April 26, 2009
On Sat, 25 Apr 2009 19:11:57 -0400, Andrei Alexandrescu <SeeWebsiteForEmail@erdani.org> wrote:

> Robert Jacques wrote:
>> On Sat, 25 Apr 2009 18:04:32 -0400, Andrei Alexandrescu <SeeWebsiteForEmail@erdani.org> wrote:
>> Also, I see a major logical problem with your proposal:
>> Given     A single owner is required for deterministic destruction.
>> Then      The array's owner is responsible for the deterministic destruction.
>> Therefore When the array's owner goes out of scope, it must destruct the array.
>> But Then  How does a function return an array?
>
> My understanding is that you don't know how C++ and D value semantics work. It would be impossible to answer your (albeit good) question without first writing a tutorial on the topic, which unfortunately I don't have the time for.

I know how value semantics work. But
1) You haven't mentioned that T[new] has value semantics, only that you were thinking about it.
2) Struct destructors are always called and don't get optimized away even if the memory copy does. (i.e. I know there's a nice optimization to get out of the extra copy, but I don't know how you'd do it in DMD currently).

>
>
> Andrei

April 26, 2009
On Sat, 25 Apr 2009 19:44:18 -0400, Andrei Alexandrescu <SeeWebsiteForEmail@erdani.org> wrote:
> Christopher Wright wrote:
>> Simple solution: put the array definition in object.d and try implementing arrays with reference counting or manual memory management.
>>  I think stored slices break manual memory management, even with a dedicated slice type; but they should work just fine with refcounting. If you don't want to change the language, object.Array will have to implement the logic for slices and for allocated arrays. It's a bit ugly, and it makes the Array type larger. Also, Array's reference count would need to be accessed by reference.
>
> There are three schemes that are good starting points:
>
> 1. As right now :o).
>
> 2. Using refcounting. Arrays will be 4 words long (begin, end, end-of-store, refcount*) and slices will be 3 words long (begin, end, and owner*)

Or, use (begin, length, store*) for both arrays and slices and have the store contain (start, capacity, refcount).

> 3. Using manual management. Arrays will be 3 words long (begin, end, end-of-store) and slices will be 2 words long (begin, end). This is close to C++/STL. This case is less safe but very efficient.

Why store end-of-store? It's trivial to compute from the length. (If you have separate slice and array types, that is)

> If we manage to integrate them all... that's quite the holy grail. And I think it's entirely possible with only a few changes to the language.
>
>
> Andrei

April 26, 2009

Andrei Alexandrescu wrote:
> It looks we can't make it with only T[]. We need a genuine container type, and T[new] was suggested. It would probably have value semantics.
> 
> T[U] seems to have the same problem. If T[U] is the range, then how do you call the container?
> 
> If we follow through with a no-garbage-collected option for the core types, then we also need to distinguish between a slice and its container. The fact that we (almost) got away with T[] being at the same time the container and the slice was that the garbage collector would collect all unused slices.
> 
> Andrei

I've got a few problems understanding this thread.

1. What exactly do you mean by "genuine container type"?  That says to me there's some ISO standard or something arrays don't conform to.  I saw earlier you specify the lack of a capacity field; is that really it?

*-*-*

Work item a: In the thread on D arrays, translate this sentence into Spanish: "I know how value semantics work."
The thread on D arrays and the rows underneath it come from separate sources.

*-*-*

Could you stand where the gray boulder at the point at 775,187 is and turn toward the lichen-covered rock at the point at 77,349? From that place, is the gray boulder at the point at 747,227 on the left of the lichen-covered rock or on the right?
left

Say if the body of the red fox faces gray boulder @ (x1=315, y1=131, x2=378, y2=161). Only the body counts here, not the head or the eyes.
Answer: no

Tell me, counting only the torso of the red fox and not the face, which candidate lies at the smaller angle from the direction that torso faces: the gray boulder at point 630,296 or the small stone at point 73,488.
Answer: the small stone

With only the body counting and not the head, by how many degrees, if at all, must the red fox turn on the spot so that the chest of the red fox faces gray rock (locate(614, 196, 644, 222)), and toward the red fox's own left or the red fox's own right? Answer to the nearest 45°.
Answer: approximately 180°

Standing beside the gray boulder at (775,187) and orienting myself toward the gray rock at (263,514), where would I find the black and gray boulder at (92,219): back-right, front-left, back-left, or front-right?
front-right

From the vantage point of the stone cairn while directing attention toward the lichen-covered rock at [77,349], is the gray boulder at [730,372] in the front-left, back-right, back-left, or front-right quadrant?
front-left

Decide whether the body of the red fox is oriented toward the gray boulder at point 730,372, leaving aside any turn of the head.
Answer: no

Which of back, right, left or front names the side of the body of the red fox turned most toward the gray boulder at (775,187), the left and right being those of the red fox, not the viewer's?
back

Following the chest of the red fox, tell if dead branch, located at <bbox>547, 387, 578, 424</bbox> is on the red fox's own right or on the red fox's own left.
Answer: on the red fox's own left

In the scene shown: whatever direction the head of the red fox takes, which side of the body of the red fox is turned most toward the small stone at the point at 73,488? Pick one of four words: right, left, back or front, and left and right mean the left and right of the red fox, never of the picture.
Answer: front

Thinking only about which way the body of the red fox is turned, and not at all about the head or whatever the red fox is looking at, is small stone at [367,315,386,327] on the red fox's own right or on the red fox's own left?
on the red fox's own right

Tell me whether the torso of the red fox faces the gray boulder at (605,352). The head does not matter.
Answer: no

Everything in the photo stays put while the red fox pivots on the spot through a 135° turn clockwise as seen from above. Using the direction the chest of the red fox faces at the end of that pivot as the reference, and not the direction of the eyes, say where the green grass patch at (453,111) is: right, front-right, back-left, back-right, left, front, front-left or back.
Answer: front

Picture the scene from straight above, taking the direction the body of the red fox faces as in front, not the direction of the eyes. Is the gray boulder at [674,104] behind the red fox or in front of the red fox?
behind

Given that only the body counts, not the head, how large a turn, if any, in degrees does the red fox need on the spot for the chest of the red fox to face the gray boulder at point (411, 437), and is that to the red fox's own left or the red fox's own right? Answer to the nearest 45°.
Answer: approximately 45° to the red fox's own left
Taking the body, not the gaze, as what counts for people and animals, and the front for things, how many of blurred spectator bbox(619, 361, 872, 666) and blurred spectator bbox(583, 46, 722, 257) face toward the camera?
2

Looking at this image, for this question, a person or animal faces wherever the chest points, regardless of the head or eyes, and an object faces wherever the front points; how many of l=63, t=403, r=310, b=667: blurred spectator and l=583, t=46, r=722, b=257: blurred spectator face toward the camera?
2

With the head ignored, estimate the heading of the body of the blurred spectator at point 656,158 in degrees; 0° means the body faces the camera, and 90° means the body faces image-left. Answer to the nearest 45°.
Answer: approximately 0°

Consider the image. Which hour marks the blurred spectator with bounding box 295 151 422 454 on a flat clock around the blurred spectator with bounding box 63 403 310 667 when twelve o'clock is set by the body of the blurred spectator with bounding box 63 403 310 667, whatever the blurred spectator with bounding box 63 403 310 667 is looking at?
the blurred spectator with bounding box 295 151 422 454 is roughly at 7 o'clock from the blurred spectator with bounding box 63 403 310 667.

*-*-*

Work item b: Rewrite the rows from their first line through the line containing "Answer: the small stone" as a Markdown table. Use the columns No. and Line, number each line, and omit the blank lines.

Exercise solution a: Sé cómo funciona la semántica de valores.

Exercise solution b:
| No. | Line |
|---|---|
| 1 | Could you stand where the gray boulder at the point at 775,187 is and turn toward the lichen-covered rock at the point at 77,349? From that place, is the gray boulder at the point at 747,227 on the left of the lichen-covered rock or on the right? |
| 2 | left |
| 3 | Say if the body of the red fox faces gray boulder @ (x1=315, y1=131, x2=378, y2=161). Only the body counts here, not the head or the eyes. |
| 4 | Answer: no |
| 5 | Tell me, counting only the torso of the red fox and not the face, which candidate lies at the smaller angle from the direction that torso faces: the gray boulder at point 630,296 or the small stone at point 73,488. |
| 6 | Answer: the small stone |